• ACTION ITEM: Keep every line in which "left" occurs and drop the rest of the data.

[Data entries]
══════

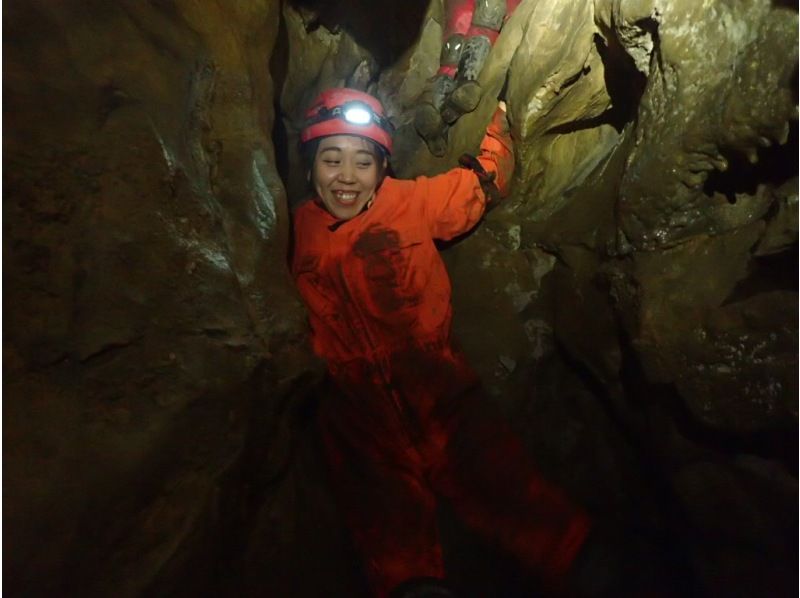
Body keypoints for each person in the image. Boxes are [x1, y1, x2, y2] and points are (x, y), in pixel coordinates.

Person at [291, 87, 592, 597]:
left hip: (438, 388)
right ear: (309, 167)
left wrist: (503, 117)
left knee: (508, 487)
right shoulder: (293, 231)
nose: (346, 176)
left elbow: (475, 188)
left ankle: (589, 569)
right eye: (331, 159)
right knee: (390, 535)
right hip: (356, 413)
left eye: (363, 161)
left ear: (383, 168)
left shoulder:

══════

• ANSWER FOR THIS EXERCISE:
left hip: (438, 388)
left wrist: (503, 117)
left knee: (508, 487)
left elbow: (475, 188)
left ankle: (589, 569)
left eye: (363, 161)
left ear: (383, 168)
left shoulder:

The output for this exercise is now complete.